Adelyne with Tia, Wujek, Onkel, and Attai
My daughter has grown up in Poland. And for the majority of her life, she has known her American family, aunties, and uncles, and grandparents—but she has been raised by her other aunties and uncles.
Or shall we say, she has been raised by:
& Aunties and Uncles
You see. My daughter has grown up on the hips, in the arms of, on the laps of, and in the presence of many aunties and uncles from around the world.
Some of them have the same color of skin as she does.
Most do not.
And, yes. My daughter has noticed the differences ever since she could talk.
Adelyne and her cheeky twin, Seun
Here’s an example. Most of my daughter’s first influential aunties and uncles in her life come from Africa. These countries to be exact: Nigeria, Zambia, Botswana, and Ivory Coast.
And it was one day when she was with her Auntie Toria (for Victoria—Toria was the name that Adelyne gave her auntie) that she pointed at both of their arms, hers and Victoria’s, and asked, “Auntie Toria, how come you have skin this color and I have skin this color?”
Auntie Toria was stunned. After all, here was a little wee one that has always been family. And now she was supposed to answer?
Since she didn’t know what to say, she hollered loudly, “Pastor Richard! Come here.”
And come we did. Victoria told us the conversation and so we looked at Adelyne and said, “Some people have skin the color of coffee. And some the color of milk. But you know what’s great? Both are awesome and they go REALLY well together.”
That seemed to make sense to our little 3-year-old.
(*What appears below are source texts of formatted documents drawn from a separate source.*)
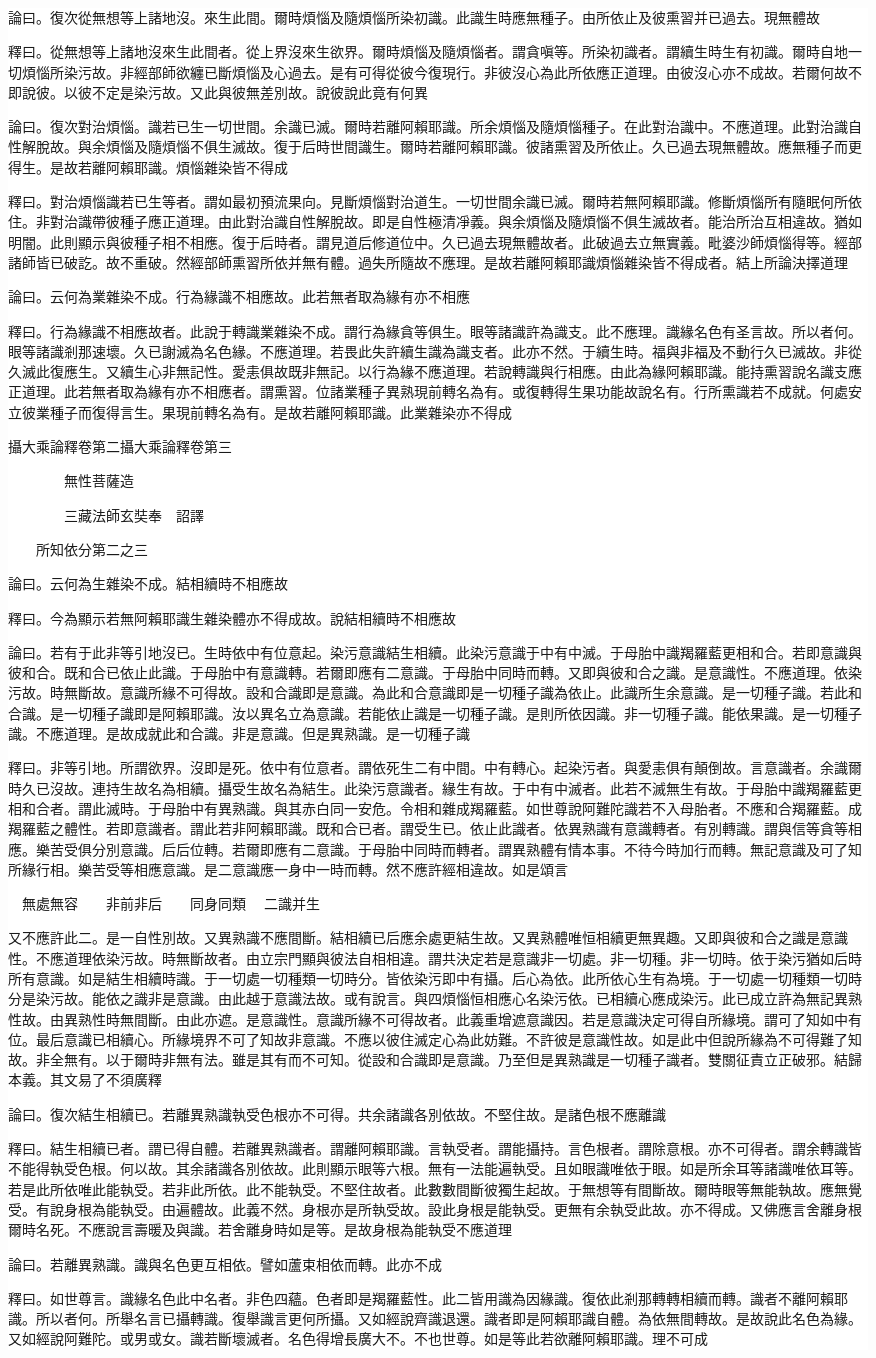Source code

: 論曰。復次從無想等上諸地沒。來生此間。爾時煩惱及隨煩惱所染初識。此識生時應無種子。由所依止及彼熏習并已過去。現無體故

釋曰。從無想等上諸地沒來生此間者。從上界沒來生欲界。爾時煩惱及隨煩惱者。謂貪嗔等。所染初識者。謂續生時生有初識。爾時自地一切煩惱所染污故。非經部師欲纏已斷煩惱及心過去。是有可得從彼今復現行。非彼沒心為此所依應正道理。由彼沒心亦不成故。若爾何故不即說彼。以彼不定是染污故。又此與彼無差別故。說彼說此竟有何異

論曰。復次對治煩惱。識若已生一切世間。余識已滅。爾時若離阿賴耶識。所余煩惱及隨煩惱種子。在此對治識中。不應道理。此對治識自性解脫故。與余煩惱及隨煩惱不俱生滅故。復于后時世間識生。爾時若離阿賴耶識。彼諸熏習及所依止。久已過去現無體故。應無種子而更得生。是故若離阿賴耶識。煩惱雜染皆不得成

釋曰。對治煩惱識若已生等者。謂如最初預流果向。見斷煩惱對治道生。一切世間余識已滅。爾時若無阿賴耶識。修斷煩惱所有隨眠何所依住。非對治識帶彼種子應正道理。由此對治識自性解脫故。即是自性極清凈義。與余煩惱及隨煩惱不俱生滅故者。能治所治互相違故。猶如明闇。此則顯示與彼種子相不相應。復于后時者。謂見道后修道位中。久已過去現無體故者。此破過去立無實義。毗婆沙師煩惱得等。經部諸師皆已破訖。故不重破。然經部師熏習所依并無有體。過失所隨故不應理。是故若離阿賴耶識煩惱雜染皆不得成者。結上所論決擇道理

論曰。云何為業雜染不成。行為緣識不相應故。此若無者取為緣有亦不相應

釋曰。行為緣識不相應故者。此說于轉識業雜染不成。謂行為緣貪等俱生。眼等諸識許為識支。此不應理。識緣名色有圣言故。所以者何。眼等諸識剎那速壞。久已謝滅為名色緣。不應道理。若畏此失許續生識為識支者。此亦不然。于續生時。福與非福及不動行久已滅故。非從久滅此復應生。又續生心非無記性。愛恚俱故既非無記。以行為緣不應道理。若說轉識與行相應。由此為緣阿賴耶識。能持熏習說名識支應正道理。此若無者取為緣有亦不相應者。謂熏習。位諸業種子異熟現前轉名為有。或復轉得生果功能故說名有。行所熏識若不成就。何處安立彼業種子而復得言生。果現前轉名為有。是故若離阿賴耶識。此業雜染亦不得成

攝大乘論釋卷第二攝大乘論釋卷第三

　　　　無性菩薩造


　　　　三藏法師玄奘奉　詔譯


　　所知依分第二之三

論曰。云何為生雜染不成。結相續時不相應故

釋曰。今為顯示若無阿賴耶識生雜染體亦不得成故。說結相續時不相應故

論曰。若有于此非等引地沒已。生時依中有位意起。染污意識結生相續。此染污意識于中有中滅。于母胎中識羯羅藍更相和合。若即意識與彼和合。既和合已依止此識。于母胎中有意識轉。若爾即應有二意識。于母胎中同時而轉。又即與彼和合之識。是意識性。不應道理。依染污故。時無斷故。意識所緣不可得故。設和合識即是意識。為此和合意識即是一切種子識為依止。此識所生余意識。是一切種子識。若此和合識。是一切種子識即是阿賴耶識。汝以異名立為意識。若能依止識是一切種子識。是則所依因識。非一切種子識。能依果識。是一切種子識。不應道理。是故成就此和合識。非是意識。但是異熟識。是一切種子識

釋曰。非等引地。所謂欲界。沒即是死。依中有位意者。謂依死生二有中間。中有轉心。起染污者。與愛恚俱有顛倒故。言意識者。余識爾時久已沒故。連持生故名為相續。攝受生故名為結生。此染污意識者。緣生有故。于中有中滅者。此若不滅無生有故。于母胎中識羯羅藍更相和合者。謂此滅時。于母胎中有異熟識。與其赤白同一安危。令相和雜成羯羅藍。如世尊說阿難陀識若不入母胎者。不應和合羯羅藍。成羯羅藍之體性。若即意識者。謂此若非阿賴耶識。既和合已者。謂受生已。依止此識者。依異熟識有意識轉者。有別轉識。謂與信等貪等相應。樂苦受俱分別意識。后后位轉。若爾即應有二意識。于母胎中同時而轉者。謂異熟體有情本事。不待今時加行而轉。無記意識及可了知所緣行相。樂苦受等相應意識。是二意識應一身中一時而轉。然不應許經相違故。如是頌言

　無處無容　　非前非后　　同身同類
　二識并生　

又不應許此二。是一自性別故。又異熟識不應間斷。結相續已后應余處更結生故。又異熟體唯恒相續更無異趣。又即與彼和合之識是意識性。不應道理依染污故。時無斷故者。由立宗門顯與彼法自相相違。謂共決定若是意識非一切處。非一切種。非一切時。依于染污猶如后時所有意識。如是結生相續時識。于一切處一切種類一切時分。皆依染污即中有攝。后心為依。此所依心生有為境。于一切處一切種類一切時分是染污故。能依之識非是意識。由此越于意識法故。或有說言。與四煩惱恒相應心名染污依。已相續心應成染污。此已成立許為無記異熟性故。由異熟性時無間斷。由此亦遮。是意識性。意識所緣不可得故者。此義重增遮意識因。若是意識決定可得自所緣境。謂可了知如中有位。最后意識已相續心。所緣境界不可了知故非意識。不應以彼住滅定心為此妨難。不許彼是意識性故。如是此中但說所緣為不可得難了知故。非全無有。以于爾時非無有法。雖是其有而不可知。從設和合識即是意識。乃至但是異熟識是一切種子識者。雙關征責立正破邪。結歸本義。其文易了不須廣釋

論曰。復次結生相續已。若離異熟識執受色根亦不可得。共余諸識各別依故。不堅住故。是諸色根不應離識

釋曰。結生相續已者。謂已得自體。若離異熟識者。謂離阿賴耶識。言執受者。謂能攝持。言色根者。謂除意根。亦不可得者。謂余轉識皆不能得執受色根。何以故。其余諸識各別依故。此則顯示眼等六根。無有一法能遍執受。且如眼識唯依于眼。如是所余耳等諸識唯依耳等。若是此所依唯此能執受。若非此所依。此不能執受。不堅住故者。此數數間斷彼獨生起故。于無想等有間斷故。爾時眼等無能執故。應無覺受。有說身根為能執受。由遍體故。此義不然。身根亦是所執受故。設此身根是能執受。更無有余執受此故。亦不得成。又佛應言舍離身根爾時名死。不應說言壽暖及與識。若舍離身時如是等。是故身根為能執受不應道理

論曰。若離異熟識。識與名色更互相依。譬如蘆束相依而轉。此亦不成

釋曰。如世尊言。識緣名色此中名者。非色四蘊。色者即是羯羅藍性。此二皆用識為因緣識。復依此剎那轉轉相續而轉。識者不離阿賴耶識。所以者何。所舉名言已攝轉識。復舉識言更何所攝。又如經說齊識退還。識者即是阿賴耶識自體。為依無間轉故。是故說此名色為緣。又如經說阿難陀。或男或女。識若斷壞滅者。名色得增長廣大不。不也世尊。如是等此若欲離阿賴耶識。理不可成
And off she and Auntie Toria went to play again.
Another time, Adelyne pointed to Auntie Mwanso’s skin and said, “Ciocia Mwanso, I want a sister with your color skin.”
It also makes sense. After all, a large majority of Adelyne’s “family” growing up had skin the same color as Ciocia Mwanso (again, a beautiful black skin). So why wouldn’t she want a sister with the same color skin?
Lastly, Adelyne has an African twin, Seun. You see, they both have the perfect set of cheeks. And so she and Adelyne quickly became “Cheeky Twins” (it’s what we called them). And it is this very Auntie that Adelyne is off to see this week in Botswana, helping her celebrate her wedding to Kwesi!
But it’s not just Africa…
A yi Annie and Adelyne…Best of Friends
Adelyne also has so many aunties and uncles from Asia, Taiwan mostly.
In fact, Daniel Chen was Adelyne’s first boyfriend. There could be a room full of people, but Adelyne would only have eyes for Daniel. She would stare at him for hours. Of course, he’s much older…so it would never work 😉 But she would stare nonetheless.
By the age of 2, Adelyne could count to 10 in 3 languages, 1 being Mandarin.
When she wasn’t in the arms of her African aunties and uncles, she was in the arms of her Taiwanese Aunties and Uncles.
They have been with Adelyne through all of her important moments in life: Christmases, birthdays, Easters, school beginnings, lost teeth, and so much more.
Skin color…it’s a beautiful thing.
And Adelyne recognizes that each special person in her life is unique.
She sees beyond the skin color. No, she doesn’t dismiss what makes each person individual—but she sees the skin color and recognizes that the world is full of beauty. And differences. Fantastically wonderful differences.
And, most importantly, she sees their hearts.
And that is what makes us one.
One big family—all around the world.